Omega-3s: Mixed Findings for Elderly
Possible Longevity and Dementia Benefits, but Maybe No Mood Boost for Seniors Who Aren't Depressed
WebMD News Archive
Sept. 5, 2008 -- Omega-3 fatty acids may help some older adults avoid dementia and live longer, but they may not brighten the moods of seniors who aren't depressed.
That's the short version of three new studies from September's edition of The American Journal of Clinical Nutrition.
The studies focused on older adults and omega-3 fatty acids, which the body needs to be healthy and can only get from food (such as salmon, herring, walnuts, and flaxseeds) or supplements.
Though the three new studies all focus on older adults, omega-3 fatty acids are important for people of all ages. The new studies "underscore the potential importance of maintaining high dietary omega-3 fatty acid intakes throughout life," states an editorial published with the studies.
Omega-3s and Better Survival
Having high blood levels of the omega-3 fatty acid EPA, which is found mainly in fish but not in plants, may help longevity, one of the new studies shows.
The study took place in Norway. The researchers measured omega-3 fatty acid blood levels in 254 frail, elderly people (average age: 82) admitted to a Norwegian hospital.
Over the next three years, the patients with high blood levels of EPA were less likely to die than those with low levels of EPA.
That finding may stem from EPA's heart-healthy benefits, since heart disease was to blame for most patient deaths.
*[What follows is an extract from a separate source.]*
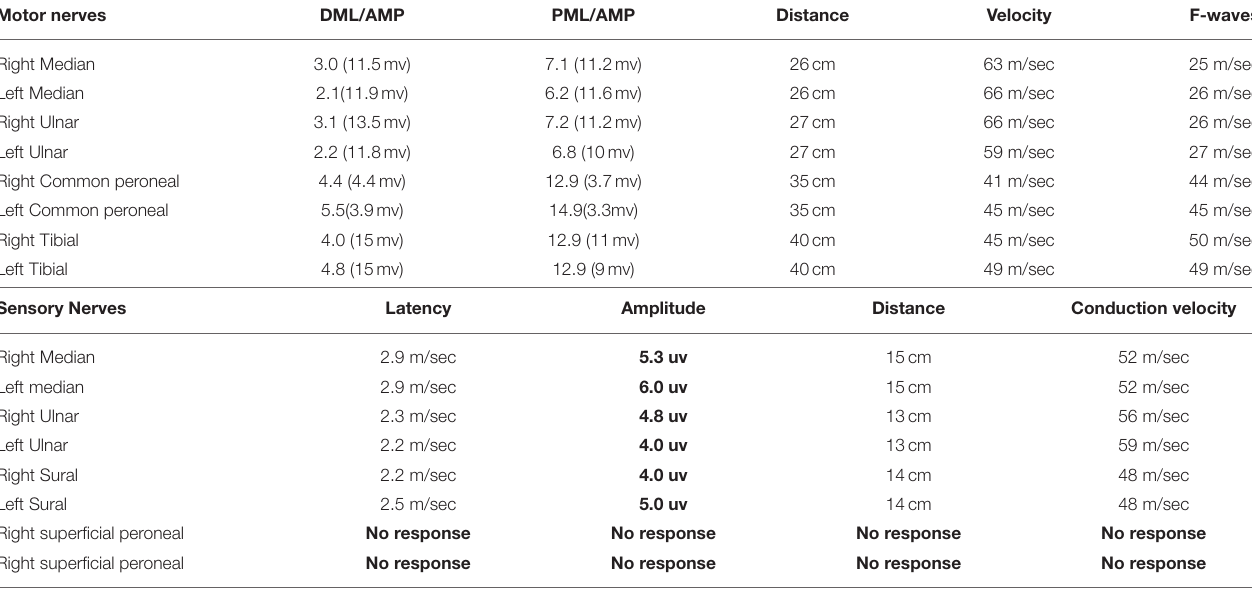
TABLE 1 | Showing Nerve conductive studies of tested nerves with the interpretation of results and final conclusion (abnormal parameters are shown in bold). Motor nerves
Other omega-3 fatty acids -- and omega-6 fatty acids, which are more common than omega-3s in the typical American diet -- didn't affect the results.
Less Dementia With Omega-3s
In the second study, people with high blood levels of EPA were less likely to develop dementia.
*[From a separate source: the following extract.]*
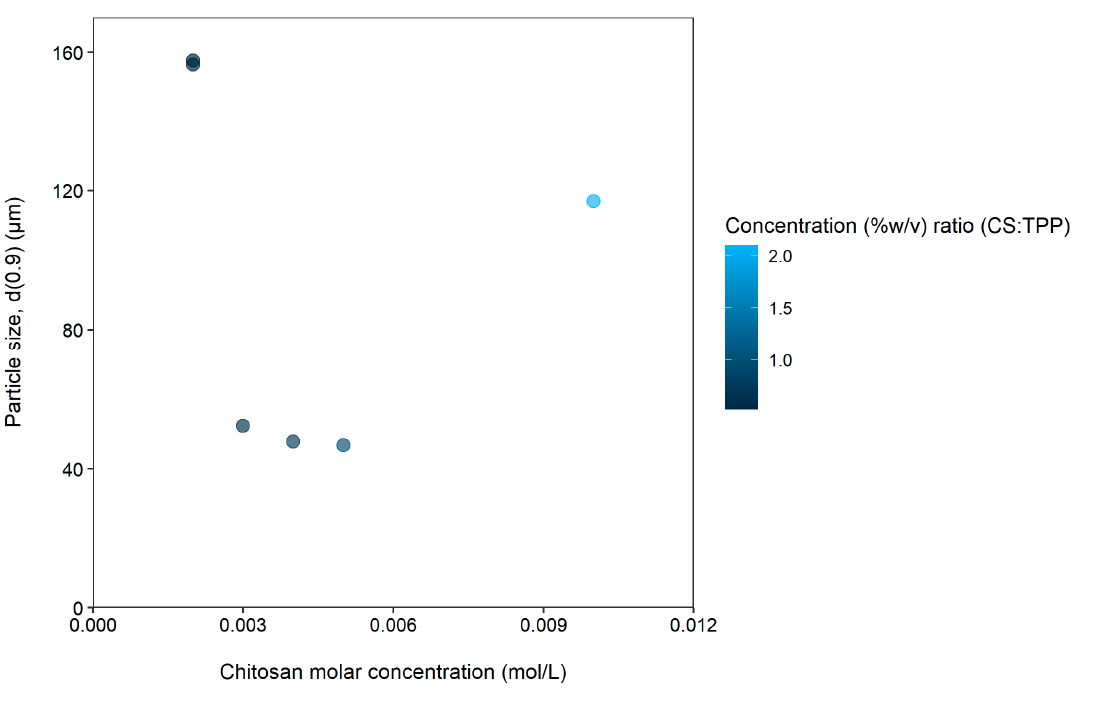
Figure 2. The particle size (d(0.9)) plotted as a function of chitosan molar concentration at a fixed tripolyphosphate concentration of 0.006 mol/L. The chitosan (CS):tripolyphosphate (TPP) concentration (% w / v ) ratios are also indicated by color intensity of the markers.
The study comes from France, where researchers tracked new cases of dementia over four years among some 1,200 people aged 65 and older.
When the study began, participants provided blood samples. During the study, people with higher EPA blood levels were less likely to develop dementia. And people who ate fish regularly were less likely to develop dementia during the study.
The results held regardless of other factors including age, depression, education, diabetes, and the ApoE4 gene mutation (which makes Alzheimer's disease more likely).
Better Mood? Maybe Not
The third study, done in the Netherlands, showed no mood improvement from taking omega-3 supplements in healthy older adults.
The study included 302 people aged 65 and older who weren't depressed. For 26 weeks, they either took a high dose of EPA and DHA (another omega-3 fatty acid found in fish but not in plants), a lower dose of EPA and DHA, or a placebo. They didn't know what type of pill they were taking.
Before-and-after scores on depression surveys showed no mood-boosting perks for the omega-3 supplements. But that may be because participants didn't have depression to begin with, or because the surveys weren't designed to capture mood improvements in people without depression.